[Teks Kutipan]:
________________

C. KARYA-KARYA NASR HAMED ABU ZAED
       Pemikiran Nasr Hamed mengalami perkembangan pesat ialah selama mengabdi di Universitas Kairo dan dari sini ia selain banyak menyampaikan pemikiranya diseminar-seminar baik skala nasional maupun internasional, ia juga menuangkan pemikiranya dalam bentuk tulisan.
       Salah satu karyanya ialah al-Ittijahah al-Aql fi al-Tafsir (sebuah kitab yang mengkaji pemikiran mu’tazilah atas al-Qur’an) dan falsafah al-Ta’wil (kitab yang mengkaji pemikiran Muhyiddin Ibn Arobi), kedua kitab ini ialah tesis dan disertasi yang ia ajukan guna memperoleh gelar Ph.D. di Universitas Kairo.
            Ia juga menulis sebuah karya monumental yang ia namai Mafhumu al-Nas yang mengulas seluk beluk al-Qur’an yang membawa pesan yang berada dalam teks sehingga perkembangan teks pun perlu untuk dikaji dan sekaligus buku ini menjadi tawaran paradigm baru bagi penafsiran al-Qur’an yang sering disebut dengan istilah rekonstruksi metodologi sebagai bentuk membangun ulang metodologi kajian al-Qur’an.
         Ia juga memasuki pemikiran Islam kontemporer—hal ini tentunya yang sering disebut belakangan dngan pendekatan Apologetik dimana susuatu dapat dikatakan benar jikalau selalu relevan dengan zaman—dengan melakukan kajian Islam dengan wujudnya yang baru sebagai agama yang tumbuh dan berkembang dalam dunia kontemprer. Pemikiranya ini ia tuangkan dalam karya Naqd al-Khithob al-Din.
         Pada buan Desember 1993 Naser Hamed mengajukan Promosi untuk pengajuan gelar professor, salah satu dari dua buku yang ia ajukan ialah al-Imam al-Syafi’I wa Ta’sis al-Idulujiyah al-Wasathiyyah, kepada dewan penilai (muqorrir) yang diketuai Abu al-Abbas Shabur Syahin memutuskan bahwa pandangan Nasr Hamed Abu Zaed telah keluar dari batas-batas keimanan. Hal ini karena ia dianggap telah menghujat Imam Syafi’I sebagai pembunuh pemikiran dan berlebihan dalam menanamkan stereotip hukum   sehingga menghambat dan mempersulit generasi selanjutnya dalam mengembangkan pemikiran.

________________

[Cuplikan Daftar]:
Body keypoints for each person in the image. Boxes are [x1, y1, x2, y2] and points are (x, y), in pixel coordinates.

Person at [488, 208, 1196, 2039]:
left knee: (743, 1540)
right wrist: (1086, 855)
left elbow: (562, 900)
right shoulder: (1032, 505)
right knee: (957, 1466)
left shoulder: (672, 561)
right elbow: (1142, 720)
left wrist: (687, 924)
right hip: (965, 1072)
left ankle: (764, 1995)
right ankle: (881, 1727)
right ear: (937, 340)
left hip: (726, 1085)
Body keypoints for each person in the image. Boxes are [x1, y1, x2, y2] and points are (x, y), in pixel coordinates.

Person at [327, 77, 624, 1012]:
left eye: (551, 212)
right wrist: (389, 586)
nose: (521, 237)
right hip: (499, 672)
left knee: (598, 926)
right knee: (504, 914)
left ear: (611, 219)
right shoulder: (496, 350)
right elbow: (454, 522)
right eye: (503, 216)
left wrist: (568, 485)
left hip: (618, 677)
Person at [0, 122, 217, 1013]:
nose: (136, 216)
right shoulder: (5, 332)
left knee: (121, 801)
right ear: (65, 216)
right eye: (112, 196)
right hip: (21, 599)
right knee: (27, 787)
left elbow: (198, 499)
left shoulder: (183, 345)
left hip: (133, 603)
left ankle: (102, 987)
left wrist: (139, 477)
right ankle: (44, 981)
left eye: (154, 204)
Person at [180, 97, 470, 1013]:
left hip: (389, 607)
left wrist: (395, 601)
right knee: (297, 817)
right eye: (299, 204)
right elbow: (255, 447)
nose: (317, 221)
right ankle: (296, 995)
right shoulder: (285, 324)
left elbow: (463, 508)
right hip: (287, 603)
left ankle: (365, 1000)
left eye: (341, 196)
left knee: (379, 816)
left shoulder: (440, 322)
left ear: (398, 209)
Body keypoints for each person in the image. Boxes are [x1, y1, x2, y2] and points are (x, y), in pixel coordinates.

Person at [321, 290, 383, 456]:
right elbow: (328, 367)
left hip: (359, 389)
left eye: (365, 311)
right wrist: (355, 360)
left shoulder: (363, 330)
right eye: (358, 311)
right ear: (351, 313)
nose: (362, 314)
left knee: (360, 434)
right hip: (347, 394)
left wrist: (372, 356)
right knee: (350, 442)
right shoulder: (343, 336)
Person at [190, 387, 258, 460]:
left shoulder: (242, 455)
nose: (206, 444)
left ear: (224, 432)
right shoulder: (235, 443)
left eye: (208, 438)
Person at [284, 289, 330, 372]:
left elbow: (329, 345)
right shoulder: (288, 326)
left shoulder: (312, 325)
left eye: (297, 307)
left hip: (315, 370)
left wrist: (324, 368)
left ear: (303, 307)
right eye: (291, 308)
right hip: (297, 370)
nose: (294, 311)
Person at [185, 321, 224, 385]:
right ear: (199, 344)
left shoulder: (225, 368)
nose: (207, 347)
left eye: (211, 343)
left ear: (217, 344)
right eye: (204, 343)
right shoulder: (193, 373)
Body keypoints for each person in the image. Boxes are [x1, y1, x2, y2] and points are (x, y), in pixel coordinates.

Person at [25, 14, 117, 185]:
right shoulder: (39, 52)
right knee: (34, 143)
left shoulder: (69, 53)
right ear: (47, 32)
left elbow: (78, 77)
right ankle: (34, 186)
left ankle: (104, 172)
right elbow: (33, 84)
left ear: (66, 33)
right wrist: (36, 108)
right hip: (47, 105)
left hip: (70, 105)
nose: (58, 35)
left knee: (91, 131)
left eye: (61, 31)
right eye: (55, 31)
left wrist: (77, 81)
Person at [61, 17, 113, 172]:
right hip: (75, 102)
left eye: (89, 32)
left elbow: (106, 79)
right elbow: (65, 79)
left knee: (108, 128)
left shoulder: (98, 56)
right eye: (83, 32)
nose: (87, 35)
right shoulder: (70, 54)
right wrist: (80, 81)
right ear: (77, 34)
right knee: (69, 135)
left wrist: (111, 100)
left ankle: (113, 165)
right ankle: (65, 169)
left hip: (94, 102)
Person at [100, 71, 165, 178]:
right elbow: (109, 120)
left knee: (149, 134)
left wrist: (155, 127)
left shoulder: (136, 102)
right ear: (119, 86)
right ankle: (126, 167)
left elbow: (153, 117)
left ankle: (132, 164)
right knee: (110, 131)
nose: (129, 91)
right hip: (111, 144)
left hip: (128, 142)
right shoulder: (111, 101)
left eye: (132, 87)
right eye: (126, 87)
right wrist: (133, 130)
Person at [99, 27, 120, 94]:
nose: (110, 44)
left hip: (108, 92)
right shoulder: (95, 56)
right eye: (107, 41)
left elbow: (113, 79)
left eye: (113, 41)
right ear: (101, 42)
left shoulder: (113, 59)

________________

Lanjutkan teks tentang karya-karya Nasr Hamed Abu Zaed setelah kalimat terakhirnya. Daftar tersebut merupakan bahan tersendiri yang terpisah dari teks.

[Hasil Latihan]:
         Pemikiran Nasr Hamed dalam diskusi memdalam mengenai teks dan Konteks al-Qur’an bisa diketahui dalam karya al-Nas, al-Sulthot, al-Haqiqot. Kemudian pemikiran perkembangan dari Hermenautikanya yang diramu dengan teori semiotika sebagai kajian al-Qur’an kontemporer bisa dilihat dari karya Isykaliyah al-Qiro’ah wa Aliyah al-Ta’wil.
          Demikian beberapa ulasan mengenai Nasr Hamed dan dinamika perjalanan intelektualnya yang dengan tulisan ini diharapkan bisa menjadi inspirasi dan menambah semangat dalam menuntut ilmu sebagai kecintaan terhadap ilmu dan agama. Karya ini juga diharapkan semakin menambah rasa penasaran pembaca terhadap proses perkembangan studi al-Qur’an yang akan bisa menggerakan diri kita terpacu untuk terus membaca, karena tulisan ini hanyalah sedikit sekali dalam merepresentasi kekayaan dinamika intelektual Islam yang terus berkembang menerobos multi kultur, Negara, dan agama. Karena saat ini islam dengan studi al-Qur’anya tidaklah hanya dikaji oleh ilmuan muslim saja, namun juga banyak dari ilmuan barat juga mencurahkan sebagian besar hidupnya untuk melakukan kajian terhadap Islam.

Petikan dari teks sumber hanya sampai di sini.